» **What you will do**:
Print the first line of the records below and every line after it, up to and including the line with "UAE CV Writing". Print nothing else.

Extracted data entries:

______________________________

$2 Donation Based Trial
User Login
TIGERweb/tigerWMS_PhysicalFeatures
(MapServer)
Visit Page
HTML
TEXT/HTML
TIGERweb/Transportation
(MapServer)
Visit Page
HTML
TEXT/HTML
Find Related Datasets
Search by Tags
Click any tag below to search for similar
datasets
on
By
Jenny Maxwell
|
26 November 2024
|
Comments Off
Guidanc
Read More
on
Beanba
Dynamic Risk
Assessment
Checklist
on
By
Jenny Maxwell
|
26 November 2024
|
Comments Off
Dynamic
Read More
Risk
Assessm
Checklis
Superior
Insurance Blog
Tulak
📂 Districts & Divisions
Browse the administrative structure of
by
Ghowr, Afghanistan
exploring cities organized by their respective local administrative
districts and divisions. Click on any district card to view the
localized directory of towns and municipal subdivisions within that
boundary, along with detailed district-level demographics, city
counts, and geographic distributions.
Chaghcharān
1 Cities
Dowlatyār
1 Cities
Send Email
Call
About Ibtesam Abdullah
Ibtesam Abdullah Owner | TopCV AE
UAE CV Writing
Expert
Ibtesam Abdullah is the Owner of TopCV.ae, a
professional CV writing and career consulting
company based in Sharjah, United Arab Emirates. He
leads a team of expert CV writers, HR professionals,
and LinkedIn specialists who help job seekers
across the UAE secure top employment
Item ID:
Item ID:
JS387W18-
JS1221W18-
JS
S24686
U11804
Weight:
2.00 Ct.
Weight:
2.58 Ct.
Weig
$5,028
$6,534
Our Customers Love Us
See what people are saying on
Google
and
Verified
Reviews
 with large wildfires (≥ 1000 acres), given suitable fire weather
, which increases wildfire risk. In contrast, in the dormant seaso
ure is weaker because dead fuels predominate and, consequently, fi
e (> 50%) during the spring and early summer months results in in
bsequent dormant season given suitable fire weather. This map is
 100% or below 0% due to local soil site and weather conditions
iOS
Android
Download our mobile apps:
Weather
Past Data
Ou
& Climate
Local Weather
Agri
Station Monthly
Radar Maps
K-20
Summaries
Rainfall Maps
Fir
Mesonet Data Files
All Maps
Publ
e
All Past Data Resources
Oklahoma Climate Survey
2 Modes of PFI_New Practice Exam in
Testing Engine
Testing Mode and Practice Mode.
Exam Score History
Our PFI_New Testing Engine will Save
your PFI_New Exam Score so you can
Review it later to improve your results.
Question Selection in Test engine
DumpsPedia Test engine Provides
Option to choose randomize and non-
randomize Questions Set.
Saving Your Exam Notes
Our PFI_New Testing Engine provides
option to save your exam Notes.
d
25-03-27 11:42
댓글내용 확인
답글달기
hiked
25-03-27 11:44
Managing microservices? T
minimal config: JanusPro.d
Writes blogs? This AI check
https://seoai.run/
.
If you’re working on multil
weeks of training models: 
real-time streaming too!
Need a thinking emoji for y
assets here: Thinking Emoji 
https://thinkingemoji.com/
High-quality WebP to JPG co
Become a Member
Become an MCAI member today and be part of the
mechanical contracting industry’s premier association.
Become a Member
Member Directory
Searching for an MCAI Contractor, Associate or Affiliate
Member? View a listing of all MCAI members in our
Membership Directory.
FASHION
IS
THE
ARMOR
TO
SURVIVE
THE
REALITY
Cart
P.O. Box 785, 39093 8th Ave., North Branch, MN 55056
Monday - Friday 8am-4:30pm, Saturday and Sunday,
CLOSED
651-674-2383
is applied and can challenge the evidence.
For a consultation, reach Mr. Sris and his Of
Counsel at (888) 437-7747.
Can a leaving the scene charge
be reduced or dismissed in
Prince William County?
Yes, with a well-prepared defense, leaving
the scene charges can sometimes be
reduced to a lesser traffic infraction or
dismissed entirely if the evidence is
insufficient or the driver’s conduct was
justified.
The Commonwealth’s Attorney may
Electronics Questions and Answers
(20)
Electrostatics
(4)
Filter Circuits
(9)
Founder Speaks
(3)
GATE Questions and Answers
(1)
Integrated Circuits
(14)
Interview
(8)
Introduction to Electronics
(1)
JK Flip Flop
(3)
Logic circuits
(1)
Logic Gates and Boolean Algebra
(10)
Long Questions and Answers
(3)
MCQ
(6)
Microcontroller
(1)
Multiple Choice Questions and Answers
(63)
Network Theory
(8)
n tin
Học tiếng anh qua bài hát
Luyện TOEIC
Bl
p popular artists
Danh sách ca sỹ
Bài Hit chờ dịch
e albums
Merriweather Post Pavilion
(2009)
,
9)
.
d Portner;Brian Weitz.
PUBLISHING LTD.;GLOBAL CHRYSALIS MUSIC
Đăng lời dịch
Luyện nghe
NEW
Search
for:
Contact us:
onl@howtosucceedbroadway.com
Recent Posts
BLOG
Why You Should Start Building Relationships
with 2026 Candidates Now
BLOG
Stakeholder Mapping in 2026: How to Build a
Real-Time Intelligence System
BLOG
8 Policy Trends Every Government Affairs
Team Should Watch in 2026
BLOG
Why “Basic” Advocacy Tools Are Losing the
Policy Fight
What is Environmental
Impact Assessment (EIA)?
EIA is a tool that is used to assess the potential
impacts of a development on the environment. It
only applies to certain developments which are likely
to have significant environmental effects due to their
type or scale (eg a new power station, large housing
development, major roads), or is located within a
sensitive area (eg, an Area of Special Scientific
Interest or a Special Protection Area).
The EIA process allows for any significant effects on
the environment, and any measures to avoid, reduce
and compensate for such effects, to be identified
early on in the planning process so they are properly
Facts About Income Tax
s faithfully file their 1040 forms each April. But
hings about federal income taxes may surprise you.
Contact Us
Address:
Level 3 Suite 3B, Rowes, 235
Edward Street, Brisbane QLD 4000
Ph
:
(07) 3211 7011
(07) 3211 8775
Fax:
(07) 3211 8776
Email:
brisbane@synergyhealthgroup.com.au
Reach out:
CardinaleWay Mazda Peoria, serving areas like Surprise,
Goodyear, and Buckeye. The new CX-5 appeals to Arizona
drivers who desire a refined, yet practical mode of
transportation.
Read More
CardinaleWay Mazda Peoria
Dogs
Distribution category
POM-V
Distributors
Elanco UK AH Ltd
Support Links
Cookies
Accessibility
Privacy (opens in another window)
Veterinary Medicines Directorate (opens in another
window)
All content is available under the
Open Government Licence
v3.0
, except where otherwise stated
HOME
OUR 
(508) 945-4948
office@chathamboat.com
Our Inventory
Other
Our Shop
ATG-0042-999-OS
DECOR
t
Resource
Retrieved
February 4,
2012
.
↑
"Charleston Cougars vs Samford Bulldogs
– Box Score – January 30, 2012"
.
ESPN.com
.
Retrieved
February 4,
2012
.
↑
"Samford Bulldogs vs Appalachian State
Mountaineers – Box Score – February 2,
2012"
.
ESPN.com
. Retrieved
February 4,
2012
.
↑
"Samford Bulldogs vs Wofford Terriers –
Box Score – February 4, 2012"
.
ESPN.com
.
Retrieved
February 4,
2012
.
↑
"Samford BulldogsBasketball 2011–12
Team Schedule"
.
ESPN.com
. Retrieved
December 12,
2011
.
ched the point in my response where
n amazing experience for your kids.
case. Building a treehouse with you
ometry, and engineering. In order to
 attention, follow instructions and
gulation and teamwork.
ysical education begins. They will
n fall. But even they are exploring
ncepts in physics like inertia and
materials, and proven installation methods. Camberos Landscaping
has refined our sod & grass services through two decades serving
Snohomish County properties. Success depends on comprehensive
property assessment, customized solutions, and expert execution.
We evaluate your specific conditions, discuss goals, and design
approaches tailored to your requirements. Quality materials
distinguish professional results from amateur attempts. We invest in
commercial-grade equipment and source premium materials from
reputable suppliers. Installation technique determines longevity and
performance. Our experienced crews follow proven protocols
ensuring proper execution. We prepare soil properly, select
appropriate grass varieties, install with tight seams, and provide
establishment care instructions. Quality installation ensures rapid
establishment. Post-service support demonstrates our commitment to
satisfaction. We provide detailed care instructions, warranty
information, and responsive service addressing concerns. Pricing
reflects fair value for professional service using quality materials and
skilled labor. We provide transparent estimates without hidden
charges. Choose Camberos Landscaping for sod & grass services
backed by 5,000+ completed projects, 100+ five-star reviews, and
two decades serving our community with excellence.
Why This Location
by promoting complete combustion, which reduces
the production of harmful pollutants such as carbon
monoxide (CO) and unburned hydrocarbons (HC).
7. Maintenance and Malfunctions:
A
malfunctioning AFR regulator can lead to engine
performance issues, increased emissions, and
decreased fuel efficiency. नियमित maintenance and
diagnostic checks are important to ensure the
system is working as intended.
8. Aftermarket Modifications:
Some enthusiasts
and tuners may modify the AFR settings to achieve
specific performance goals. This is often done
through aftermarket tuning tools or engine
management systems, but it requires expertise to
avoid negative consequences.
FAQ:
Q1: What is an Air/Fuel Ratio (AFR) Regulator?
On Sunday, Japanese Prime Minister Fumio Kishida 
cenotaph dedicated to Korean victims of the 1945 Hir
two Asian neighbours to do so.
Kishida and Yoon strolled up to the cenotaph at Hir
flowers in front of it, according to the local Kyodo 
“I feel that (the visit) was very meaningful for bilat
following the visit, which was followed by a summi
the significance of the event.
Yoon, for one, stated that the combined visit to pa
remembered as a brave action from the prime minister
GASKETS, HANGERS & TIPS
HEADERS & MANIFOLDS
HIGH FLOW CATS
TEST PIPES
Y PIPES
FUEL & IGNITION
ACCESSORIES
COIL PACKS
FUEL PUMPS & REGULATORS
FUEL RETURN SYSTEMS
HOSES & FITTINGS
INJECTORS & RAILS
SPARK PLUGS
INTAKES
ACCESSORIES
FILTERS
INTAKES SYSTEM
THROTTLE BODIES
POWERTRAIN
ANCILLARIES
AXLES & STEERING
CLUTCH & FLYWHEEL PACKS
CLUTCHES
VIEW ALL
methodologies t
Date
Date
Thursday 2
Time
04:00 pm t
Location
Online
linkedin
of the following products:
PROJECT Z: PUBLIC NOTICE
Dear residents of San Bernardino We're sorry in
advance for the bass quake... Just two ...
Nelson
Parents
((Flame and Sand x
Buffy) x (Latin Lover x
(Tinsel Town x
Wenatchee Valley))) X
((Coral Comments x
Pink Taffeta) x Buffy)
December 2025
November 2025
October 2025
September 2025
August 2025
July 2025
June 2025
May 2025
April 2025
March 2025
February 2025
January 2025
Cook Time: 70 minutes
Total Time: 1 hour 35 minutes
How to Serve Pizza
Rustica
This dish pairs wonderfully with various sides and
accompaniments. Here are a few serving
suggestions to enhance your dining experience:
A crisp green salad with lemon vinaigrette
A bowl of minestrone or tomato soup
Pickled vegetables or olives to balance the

______________________________

» **Solution**:
$2 Donation Based Trial
User Login
TIGERweb/tigerWMS_PhysicalFeatures
(MapServer)
Visit Page
HTML
TEXT/HTML
TIGERweb/Transportation
(MapServer)
Visit Page
HTML
TEXT/HTML
Find Related Datasets
Search by Tags
Click any tag below to search for similar
datasets
on
By
Jenny Maxwell
|
26 November 2024
|
Comments Off
Guidanc
Read More
on
Beanba
Dynamic Risk
Assessment
Checklist
on
By
Jenny Maxwell
|
26 November 2024
|
Comments Off
Dynamic
Read More
Risk
Assessm
Checklis
Superior
Insurance Blog
Tulak
📂 Districts & Divisions
Browse the administrative structure of
by
Ghowr, Afghanistan
exploring cities organized by their respective local administrative
districts and divisions. Click on any district card to view the
localized directory of towns and municipal subdivisions within that
boundary, along with detailed district-level demographics, city
counts, and geographic distributions.
Chaghcharān
1 Cities
Dowlatyār
1 Cities
Send Email
Call
About Ibtesam Abdullah
Ibtesam Abdullah Owner | TopCV AE
UAE CV Writing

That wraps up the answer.